■ Your objective ■
Turn the text lines of the listing below into one numbered list, skipping any blank lines and leaving out the pictures.

■ Provided records ■
========
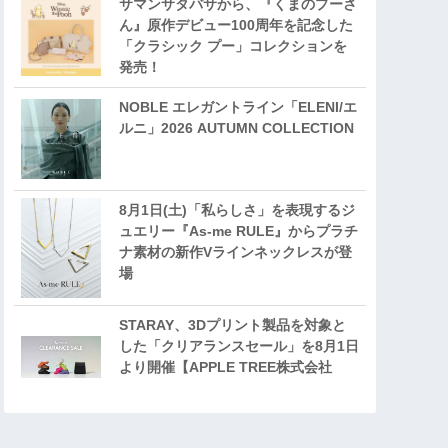
サマンサタバサから、『くまのプーさ
ん』原作デビュー100周年を記念した
「クラシック プー」コレクションを
発売！
NOBLE エレガントライン「ELENI/エ
ルニ」2026 AUTUMN COLLECTION
8月1日(土)「私らしさ」を表現するジ
ュエリー『As-me RULE』からプラチ
ナ素材の新作Vラインネックレスが登
場
STARAY、3Dプリント製品を対象と
した「クリアランスセール」を8月1日
より開催【APPLE TREE株式会社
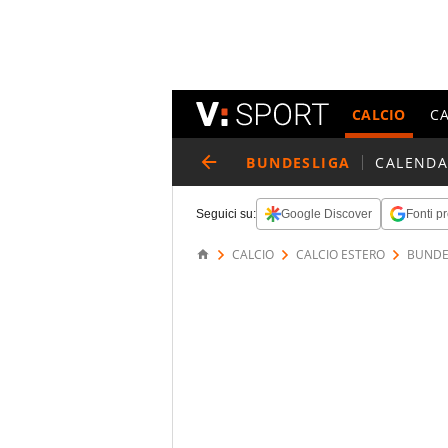
CALCIO
C
BUNDESLIGA
CALENDA
Seguici su:
Google Discover
Fonti pr
CALCIO
CALCIO ESTERO
BUNDE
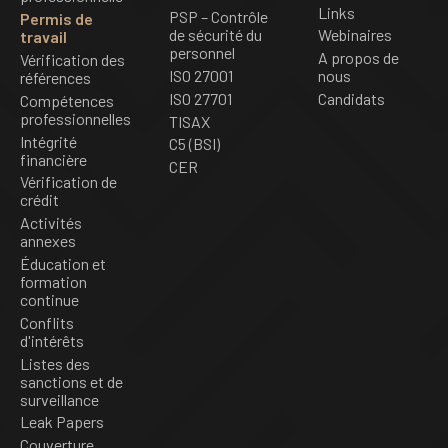
Links
PSP – Contrôle
Permis de
de sécurité du
Webinaires
travail
personnel
A propos de
Vérification des
ISO 27001
nous
références
ISO 27701
Candidats
Compétences
professionnelles
TISAX
Intégrité
C5 (BSI)
financière
CER
Vérification de
crédit
Activités
annexes
Éducation et
formation
continue
Conflits
d'intérêts
Listes des
sanctions et de
surveillance
Leak Papers
Couverture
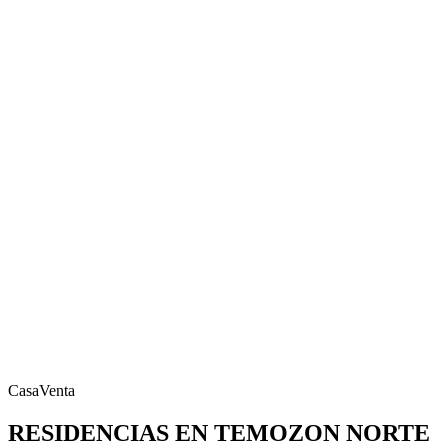
Casa
Venta
RESIDENCIAS EN TEMOZON NORTE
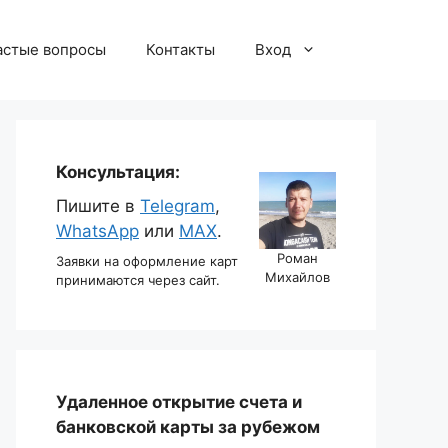
астые вопросы
Контакты
Вход
Консультация:
Пишите в
Telegram
,
WhatsApp
или
MAX
.
Роман
Заявки на оформление карт
Михайлов
принимаются через сайт.
Удаленное открытие счета и
банковской карты за рубежом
========
■ Response below ■
1. サマンサタバサから、『くまのプーさ
2. ん』原作デビュー100周年を記念した
3. 「クラシック プー」コレクションを
4. 発売！
5. NOBLE エレガントライン「ELENI/エ
6. ルニ」2026 AUTUMN COLLECTION
7. 8月1日(土)「私らしさ」を表現するジ
8. ュエリー『As-me RULE』からプラチ
9. ナ素材の新作Vラインネックレスが登
10. 場
11. STARAY、3Dプリント製品を対象と
12. した「クリアランスセール」を8月1日
13. より開催【APPLE TREE株式会社
14. CALCIO
15. C
16. BUNDESLIGA
17. CALENDA
18. Seguici su:
19. Google Discover
20. Fonti pr
21. CALCIO
22. CALCIO ESTERO
23. BUNDE
24. Links
25. PSP – Contrôle
26. Permis de
27. de sécurité du
28. Webinaires
29. travail
30. personnel
31. A propos de
32. Vérification des
33. ISO 27001
34. nous
35. références
36. ISO 27701
37. Candidats
38. Compétences
39. professionnelles
40. TISAX
41. Intégrité
42. C5 (BSI)
43. financière
44. CER
45. Vérification de
46. crédit
47. Activités
48. annexes
49. Éducation et
50. formation
51. continue
52. Conflits
53. d'intérêts
54. Listes des
55. sanctions et de
56. surveillance
57. Leak Papers
58. Couverture
59. Casa
60. Venta
61. RESIDENCIAS EN TEMOZON NORTE
62. астые вопросы
63. Контакты
64. Вход
65. Консультация:
66. Пишите в
67. Telegram
68. ,
69. WhatsApp
70. или
71. MAX
72. .
73. Роман
74. Заявки на оформление карт
75. Михайлов
76. принимаются через сайт.
77. Удаленное открытие счета и
78. банковской карты за рубежом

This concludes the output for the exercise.